YOLO11 detection agent
YOLO11 detections come from argus-agent — a Python worker that joins the mission’s LiveKit room as a bot participant, pulls drone video tracks, runs YOLO11 inference on every frame, and publishes bounding boxes back to the room as data-channel messages. The webapp doesn’t run YOLO in the browser; it just consumes the agent’s output.
Agent dispatch
When a mission activates with AI detection enabled in its feature set, the agent auto-dispatches to the mission’s room (see agent rooms). The agent:
- Subscribes to every drone video track (
VIDEO_DRONE_TRACK_ID). - Runs YOLO11 per-frame, typically 20-30 fps depending on resolution.
- For each detected object, runs BoT-SORT for short-term tracking (reset on occlusion) and DINOv2 + FAISS for persistent re-ID (stable across occlusions).

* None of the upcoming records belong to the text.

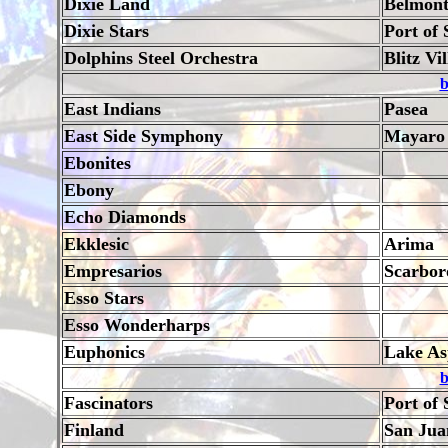
Dixie Land
Belmon
Dixie Stars
Port of 
Dolphins Steel Orchestra
Blitz Vi
b
East Indians
Pasea
East Side Symphony
Mayaro
Ebonites
Ebony
Echo Diamonds
Ekklesic
Arima
Empresarios
Scarbor
Esso Stars
Esso Wonderharps
Euphonics
Lake As
b
Fascinators
Port of 
Finland
San Jua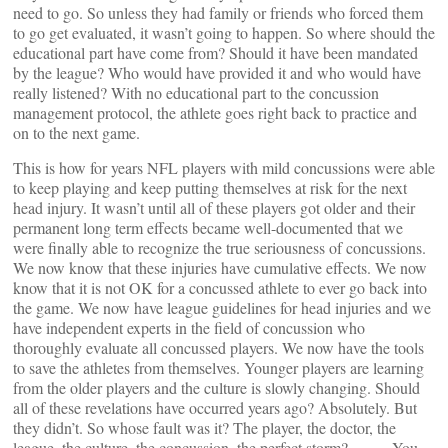
need to go. So unless they had family or friends who forced them
to go get evaluated, it wasn’t going to happen. So where should the
educational part have come from? Should it have been mandated
by the league? Who would have provided it and who would have
really listened? With no educational part to the concussion
management protocol, the athlete goes right back to practice and
on to the next game.
This is how for years NFL players with mild concussions were able
to keep playing and keep putting themselves at risk for the next
head injury. It wasn’t until all of these players got older and their
permanent long term effects became well-documented that we
were finally able to recognize the true seriousness of concussions.
We now know that these injuries have cumulative effects. We now
know that it is not OK for a concussed athlete to ever go back into
the game. We now have league guidelines for head injuries and we
have independent experts in the field of concussion who
thoroughly evaluate all concussed players. We now have the tools
to save the athletes from themselves. Younger players are learning
from the older players and the culture is slowly changing. Should
all of these revelations have occurred years ago? Absolutely. But
they didn’t. So whose fault was it? The player, the doctor, the
league, the culture, the concussion, the perfect storm? ……..You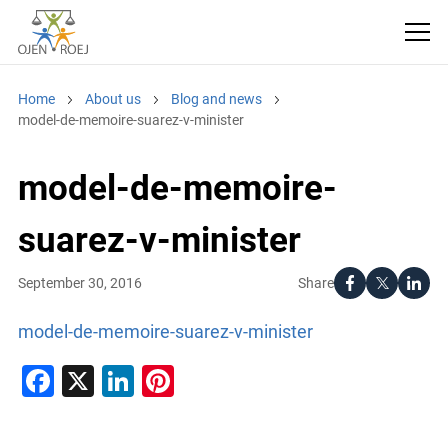
Home
About us
Blog and news
model-de-memoire-suarez-v-minister
model-de-memoire-
suarez-v-minister
Share
September 30, 2016
model-de-memoire-suarez-v-minister
Facebook
X
LinkedIn
Pinterest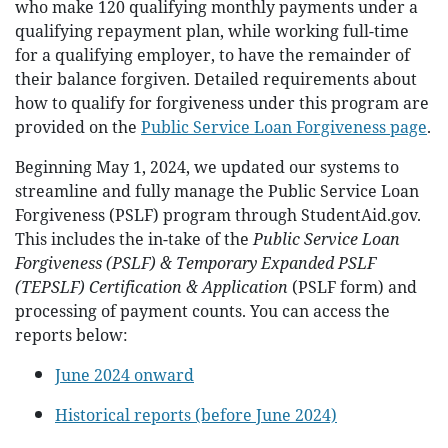
who make 120 qualifying monthly payments under a
qualifying repayment plan, while working full-time
for a qualifying employer, to have the remainder of
their balance forgiven. Detailed requirements about
how to qualify for forgiveness under this program are
provided on the
Public Service Loan Forgiveness page
.
Beginning May 1, 2024, we updated our systems to
streamline and fully manage the Public Service Loan
Forgiveness (PSLF) program through StudentAid.gov.
This includes the in-take of the
Public Service Loan
Forgiveness (PSLF) & Temporary Expanded PSLF
(TEPSLF) Certification & Application
(PSLF form) and
processing of payment counts. You can access the
reports below:
June 2024 onward
Historical reports (before June 2024)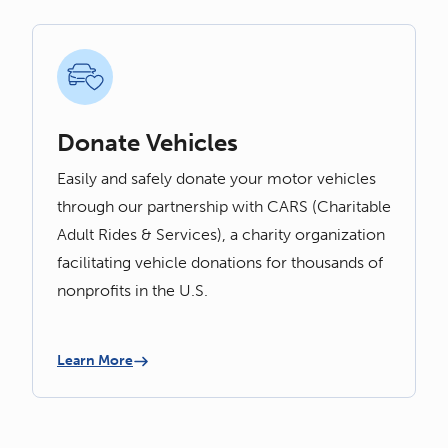
Donate Vehicles
Easily and safely donate your motor vehicles
through our partnership with CARS (Charitable
Adult Rides & Services), a charity organization
facilitating vehicle donations for thousands of
nonprofits in the U.S.
Learn More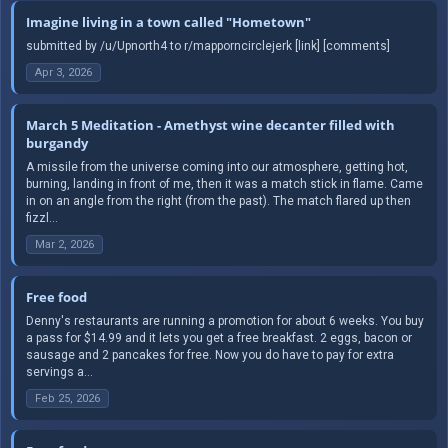
Imagine living in a town called "Hometown"
submitted by /u/Upnorth4 to r/mapporncirclejerk [link] [comments]
Apr 3, 2026
March 5 Meditation - Amethyst wine decanter filled with
burgandy
A missile from the universe coming into our atmosphere, getting hot,
burning, landing in front of me, then it was a match stick in flame. Came
in on an angle from the right (from the past). The match flared up then
fizzl...
Mar 2, 2026
Free food
Denny's restaurants are running a promotion for about 6 weeks. You buy
a pass for $14.99 and it lets you get a free breakfast. 2 eggs, bacon or
sausage and 2 pancakes for free. Now you do have to pay for extra
servings a...
Feb 25, 2026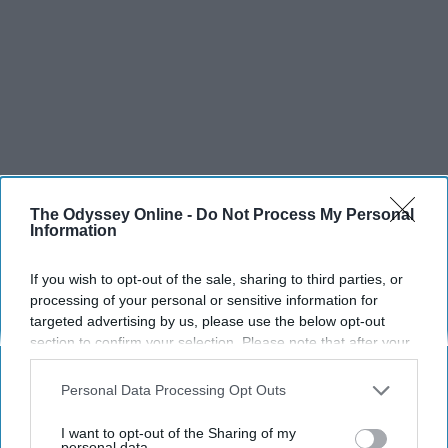
The Odyssey Online -
Do Not Process My Personal
Information
If you wish to opt-out of the sale, sharing to third parties, or
processing of your personal or sensitive information for
targeted advertising by us, please use the below opt-out
section to confirm your selection. Please note that after your
opt-out request is processed you may continue seeing
interest-based ads based on personal information utilized by
Personal Data Processing Opt Outs
us or personal information disclosed to third parties prior to
your opt-out. You may separately opt-out of the further
I want to opt-out of the Sharing of my
disclosure of your personal information by third parties on the
personal data.
SCROLL TO CONTINUE WITH CONTENT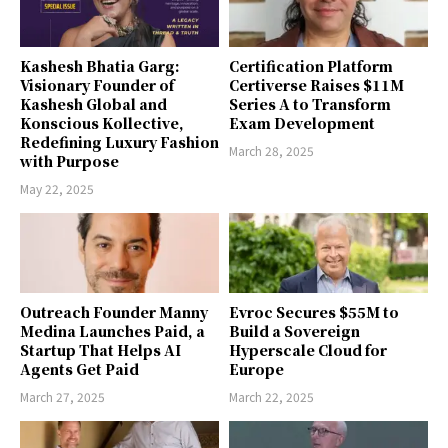
Kashesh Bhatia Garg:
Certification Platform
Visionary Founder of
Certiverse Raises $11M
Kashesh Global and
Series A to Transform
Konscious Kollective,
Exam Development
Redefining Luxury Fashion
March 28, 2025
with Purpose
May 22, 2025
Outreach Founder Manny
Evroc Secures $55M to
Medina Launches Paid, a
Build a Sovereign
Startup That Helps AI
Hyperscale Cloud for
Agents Get Paid
Europe
March 27, 2025
March 22, 2025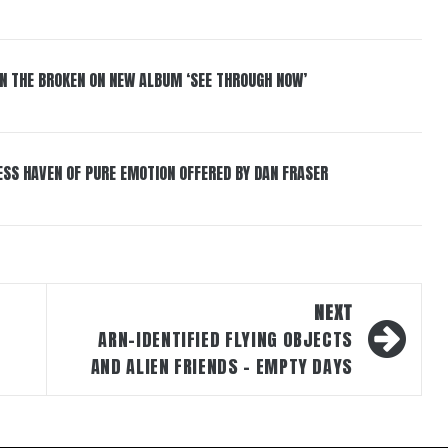
IN THE BROKEN ON NEW ALBUM ‘SEE THROUGH NOW’
ESS HAVEN OF PURE EMOTION OFFERED BY DAN FRASER
NEXT
ARN-IDENTIFIED FLYING OBJECTS
AND ALIEN FRIENDS – EMPTY DAYS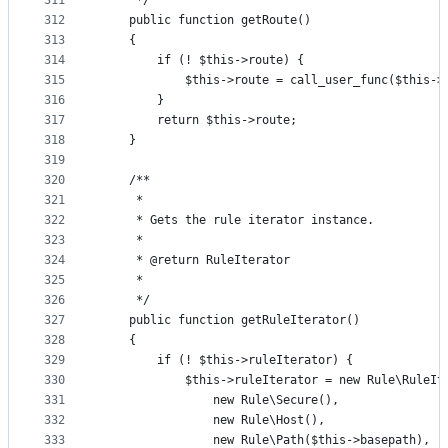
311
     */
312
    public function getRoute()
313
    {
314
        if (! $this->route) {
315
            $this->route = call_user_func($this->
316
        }
317
        return $this->route;
318
    }
319
320
    /**
321
     *
322
     * Gets the rule iterator instance.
323
     *
324
     * @return RuleIterator
325
     *
326
     */
327
    public function getRuleIterator()
328
    {
329
        if (! $this->ruleIterator) {
330
            $this->ruleIterator = new Rule\RuleIt
331
                new Rule\Secure(),
332
                new Rule\Host(),
333
                new Rule\Path($this->basepath),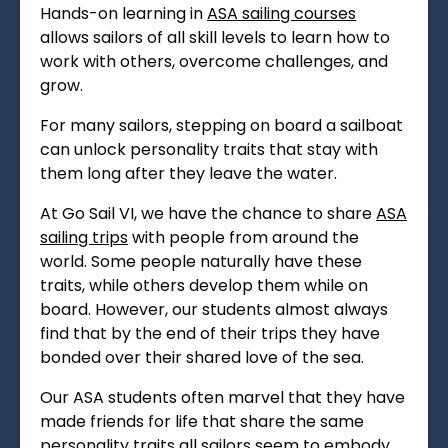
Hands-on learning in
ASA sailing courses
allows sailors of all skill levels to learn how to
work with others, overcome challenges, and
grow.
For many sailors, stepping on board a sailboat
can unlock personality traits that stay with
them long after they leave the water.
At Go Sail VI, we have the chance to share
ASA
sailing trips
with people from around the
world. Some people naturally have these
traits, while others develop them while on
board. However, our students almost always
find that by the end of their trips they have
bonded over their shared love of the sea.
Our ASA students often marvel that they have
made friends for life that share the same
personality traits all sailors seem to embody.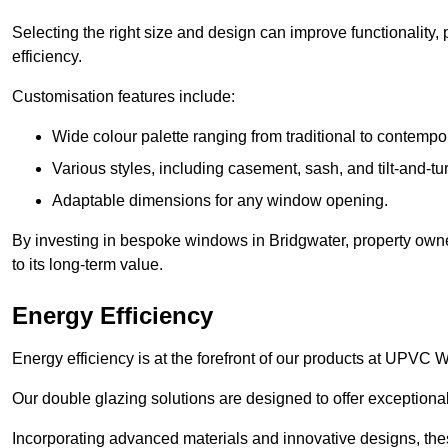
Selecting the right size and design can improve functionality,
efficiency.
Customisation features include:
Wide colour palette ranging from traditional to contempo
Various styles, including casement, sash, and tilt-and-tu
Adaptable dimensions for any window opening.
By investing in bespoke windows in Bridgwater, property owne
to its long-term value.
Energy Efficiency
Energy efficiency is at the forefront of our products at UPVC
Our double glazing solutions are designed to offer exceptional
Incorporating advanced materials and innovative designs, the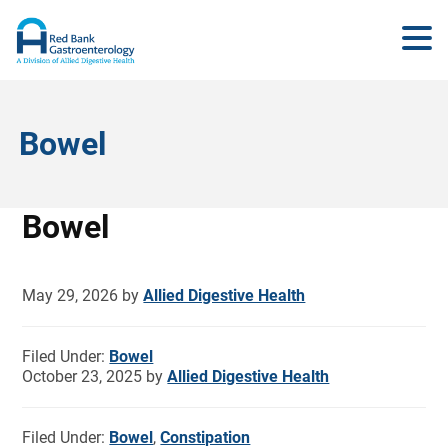
Bowel
Bowel
May 29, 2026
by
Allied Digestive Health
Filed Under:
Bowel
October 23, 2025
by
Allied Digestive Health
Filed Under:
Bowel
,
Constipation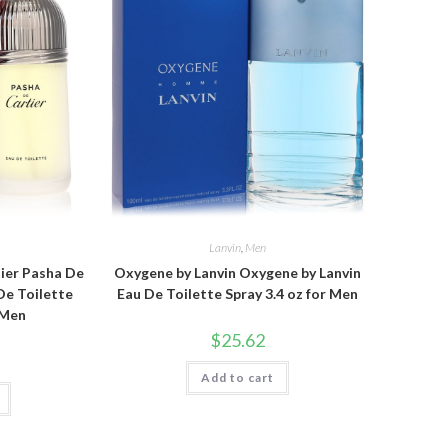
Lanvin
,
Men
tier Pasha De
Oxygene by Lanvin Oxygene by Lanvin
De Toilette
Eau De Toilette Spray 3.4 oz for Men
 Men
$
25.62
Add to cart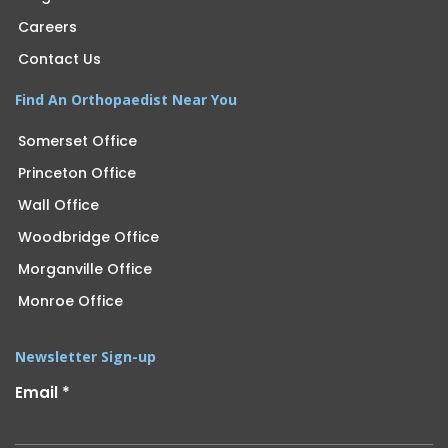
Careers
Contact Us
Find An Orthopaedist Near You
Somerset Office
Princeton Office
Wall Office
Woodbridge Office
Morganville Office
Monroe Office
Newsletter Sign-up
Email
*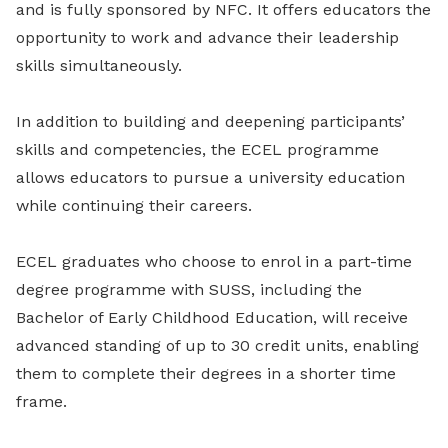
and is fully sponsored by NFC. It offers educators the
opportunity to work and advance their leadership
skills simultaneously.
In addition to building and deepening participants’
skills and competencies, the ECEL programme
allows educators to pursue a university education
while continuing their careers.
ECEL graduates who choose to enrol in a part-time
degree programme with SUSS, including the
Bachelor of Early Childhood Education, will receive
advanced standing of up to 30 credit units, enabling
them to complete their degrees in a shorter time
frame.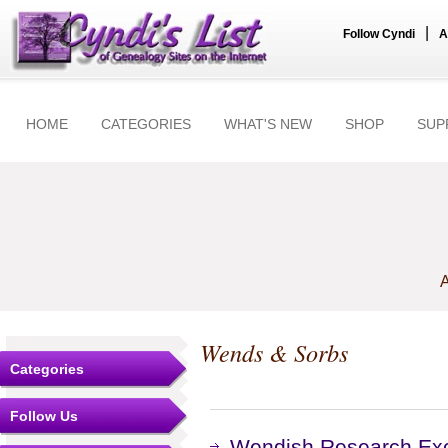
|
Follow Cyndi
A
HOME
CATEGORIES
WHAT'S NEW
SHOP
SUP
A
Wends & Sorbs
Categories
Follow Us
Wendish Research Ex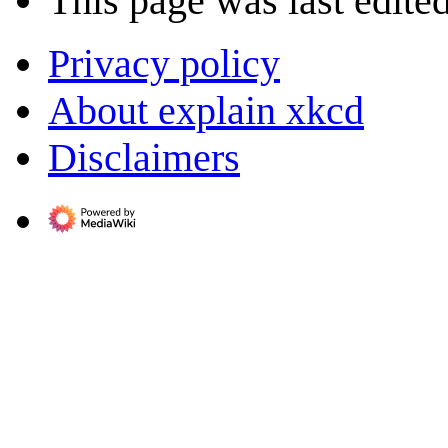
This page was last edite
Privacy policy
About explain xkcd
Disclaimers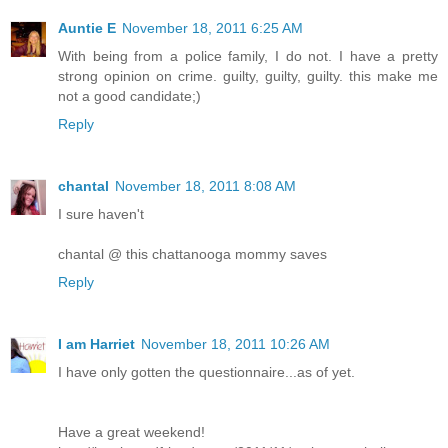
Auntie E
November 18, 2011 6:25 AM
With being from a police family, I do not. I have a pretty
strong opinion on crime. guilty, guilty, guilty. this make me
not a good candidate;)
Reply
chantal
November 18, 2011 8:08 AM
I sure haven't
chantal @ this chattanooga mommy saves
Reply
I am Harriet
November 18, 2011 10:26 AM
I have only gotten the questionnaire...as of yet.
Have a great weekend!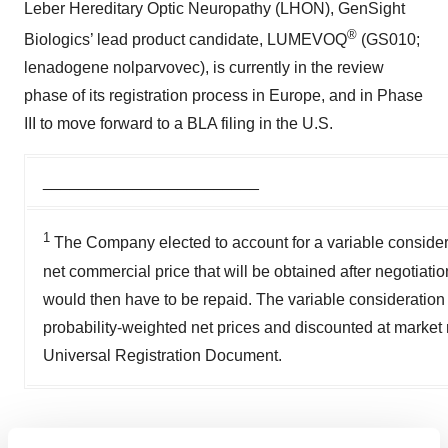
Leber Hereditary Optic Neuropathy (LHON), GenSight
®
Biologics’ lead product candidate, LUMEVOQ
(GS010;
lenadogene nolparvovec), is currently in the review
phase of its registration process in Europe, and in Phase
III to move forward to a BLA filing in the U.S.
________________________
1
The Company elected to account for a variable considerat
net commercial price that will be obtained after negotiatio
would then have to be repaid. The variable consideratio
probability-weighted net prices and discounted at market r
Universal Registration Document.
View source version on businesswire.com: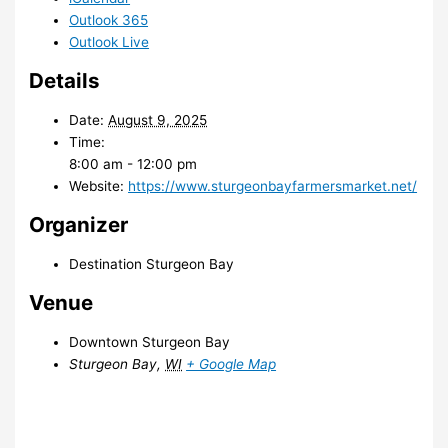
Outlook 365
Outlook Live
Details
Date:
August 9, 2025
Time:
8:00 am - 12:00 pm
Website:
https://www.sturgeonbayfarmersmarket.net/
Organizer
Destination Sturgeon Bay
Venue
Downtown Sturgeon Bay
Sturgeon Bay
,
WI
+ Google Map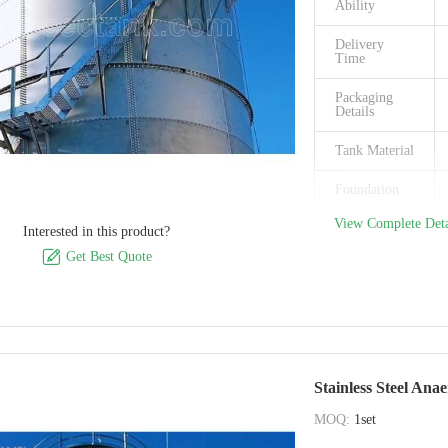
Ability
Place of
Delivery
Origin
Time
Packaging
Details
Tank Material
Foundation
View Complete Deta
Roof
Interested in this product?
available

Get Best Quote
Corrosion
Integrity
Chemical
Resistance
Stainless Steel Ana
Application
MOQ:
1set
Brand Name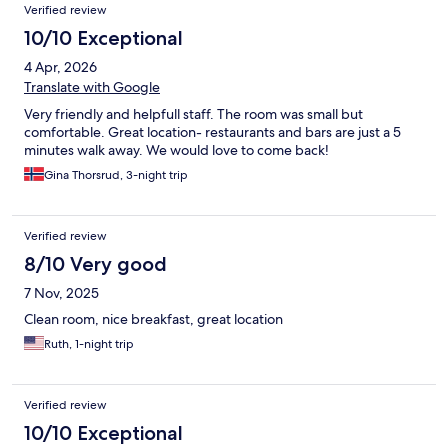
Verified review
10/10 Exceptional
4 Apr, 2026
Translate with Google
Very friendly and helpfull staff. The room was small but
comfortable. Great location- restaurants and bars are just a 5
minutes walk away. We would love to come back!
Gina Thorsrud, 3-night trip
Verified review
8/10 Very good
7 Nov, 2025
Clean room, nice breakfast, great location
Ruth, 1-night trip
Verified review
10/10 Exceptional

- Publishes detections on the data channel with participant identity = agent’s LiveKit identity.
What the webapp consumes
LiveKitDetectionsService subscribes to data-channel messages of shape:
{ type: 'detections', participantIdentity: string, // which drone's track detections: Array<{ left: number, // 0-1 normalised top: number, right: number, bottom: number, trackingId: string, // short-term BoT-SORT id persistentId: string, // DINOv2 re-ID, 'p_abcd' format confidences: Record<string, number>, // class -> confidence }>}The drone-stream tile reads this stream and renders each detection as a labelled bounding box. Color coding defaults:
| Class | Color |
|---|---|
| person | red |
| vehicle | orange |
| animal | cyan |
| other | green |
You can override to single-colour mode in the drone settings drawer → AI tab — Auto colouring vs Single colouring (with a custom picker).
Persistent tracking IDs
The persistentId field is what makes YOLO11 detections useful beyond a
single frame:
- Tracking ID (
trackingId) resets every time an object is lost (occlusion, leaving frame). - Persistent ID (
persistentId, shapep_xxxx) uses DINOv2 feature embeddings + FAISS approximate-nearest-neighbour search to re-identify the same object when it re-appears — so a person walking behind a tree and back out keeps the samep_xxxxID.
The drone-stream tile’s overlay displays persistent IDs on the bounding box tooltip when available — this lets operators correlate “that’s the same person I tagged two minutes ago.”
What the webapp does NOT expose
- Per-class filter UI — you can’t say “only show vehicles” in the UI. The agent publishes all classes; the browser renders all classes. Planned.
- Confidence threshold beyond the per-drone slider — the drawer’s 0-1 slider is the only threshold control. The agent’s own pre-filter isn’t exposed.
- Model selection — the agent deploys with a fixed checkpoint (YOLO11-L default, YOLO11-SAR for SAR-tuned orgs). Changing checkpoint requires agent redeployment.
Cost / metering
The agent runs on GPU instances (NVIDIA L4-class). Inference minutes are metered per operation and visible under Admin → Organisation → Usage. When the mission completes, the agent releases — no standing GPU cost.